It might feel like it has to many of the people who are out on Friday
night for the annual 'mad' Friday celebrations – the curious (British?) tradition of going
out drinking on the last Friday before Christmas and consuming so much alcohol
that you can’t even taste your kebab on the way home – but surely their
world-ending epoch won’t really begin until Saturday morning when they’re
hunched over the toilet bowl throwing the same minced offal up again?
This
whole ‘end of the world’ shite is literally just that – something that somebody
got wind of and was then twisted out of all proportion by the media and adopted
as truth by other equally dense people. As far as I can see, the only evidence
for any of this crap is that the Mayans' calendar sort of ends around about now
(after much shoe-horning and contriving of data so that it sort of looks comprehensible...at
a push). See, the peoples of ancient antiquity didn’t really have days of the
week, or years or months as we know them, so the very notion of ‘Friday the 21st
of December 2012’ would have been complete gobbledygook to your average Mayan
bloke. So where has this magical date come from? I don’t really know or care to
be honest. What I do know is that all these fool s buying candles and salt are
gonna have some ‘splaining to do come Tuesday morning when their kids are
unwrapping cylindrical, waxy gifts.
It kinda makes me a little bit sad for the
human race reading all these news reports about large communities in supposedly
developed and enlightened countries panic buying essentials ‘just in case.’

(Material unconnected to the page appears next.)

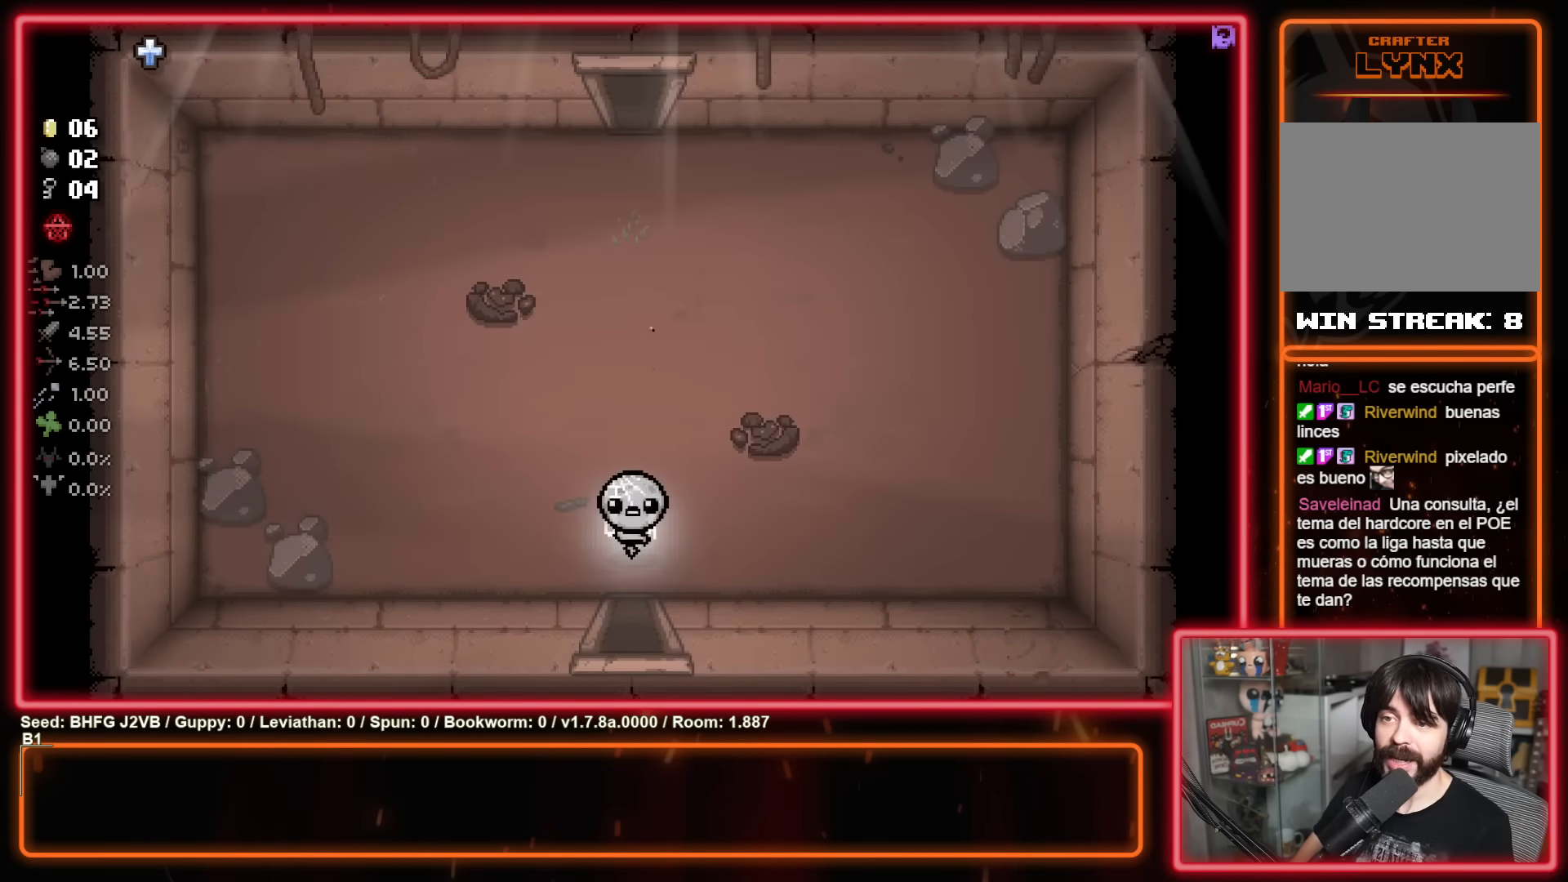
{"buttons": [], "left_stick": "up", "events": [[50, "left_stick", "up"]]}
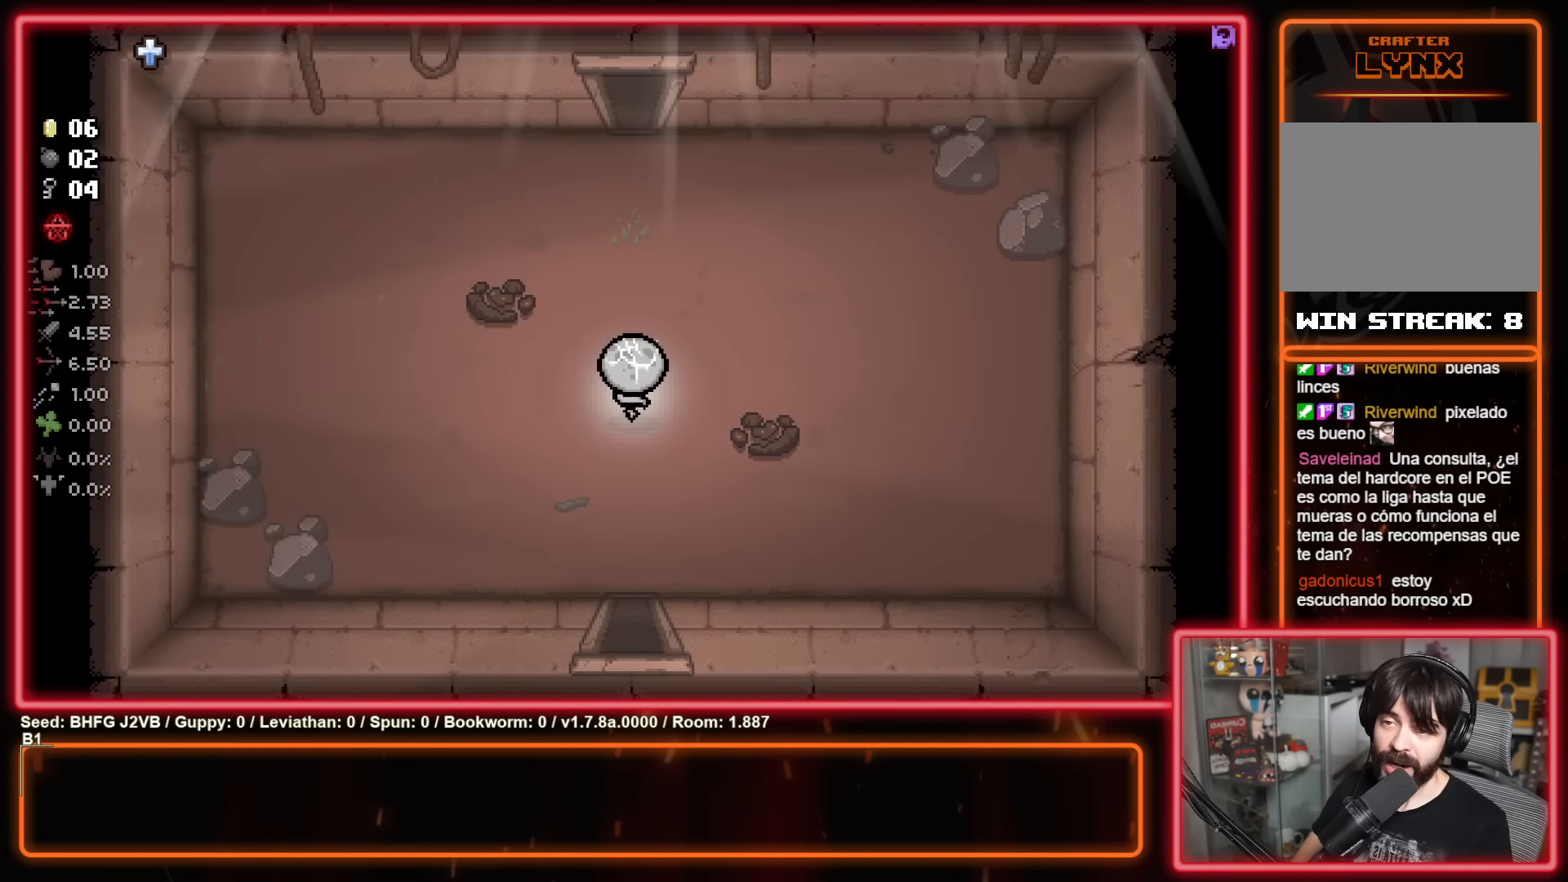
{"buttons": [], "left_stick": "up", "events": []}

Just in case what? A wave of fire and brimstone comes sploshing down the street?
The dead rise from their graves and shuffle about a bit? An asteroid smashes the world to tiny fragments like a drunk tramp punching a goldfish bowl? A
despot* presses a button and starts a nuclear war? In the event that any of
those improbable things happen (they won’t), again I ask – what fucking use
will candles and Spam be?! See you on Saturday morning, dickheads.**
Speaking of despots, and taking into consideration the new Hobbit movie is out (mildly tenuous segue, I know), have you ever wondered what Sauron might use to write his Christmas list? Wonder no more, filthy Hobbitses:
It uses children's tears instead of ink |
Forged in the fires of Mount Doom, this delightful writing utensil is available here for the meagre sum of £10,000. I'll have two, then.
*My money would be on that triple-chinned North Korean bloke if I was a betting man. But I'm not.
**And if I'm wrong, then fuck it - I've got some Spam in the cupboard somewhere. And a colour-changing lamp. Yeah bitches.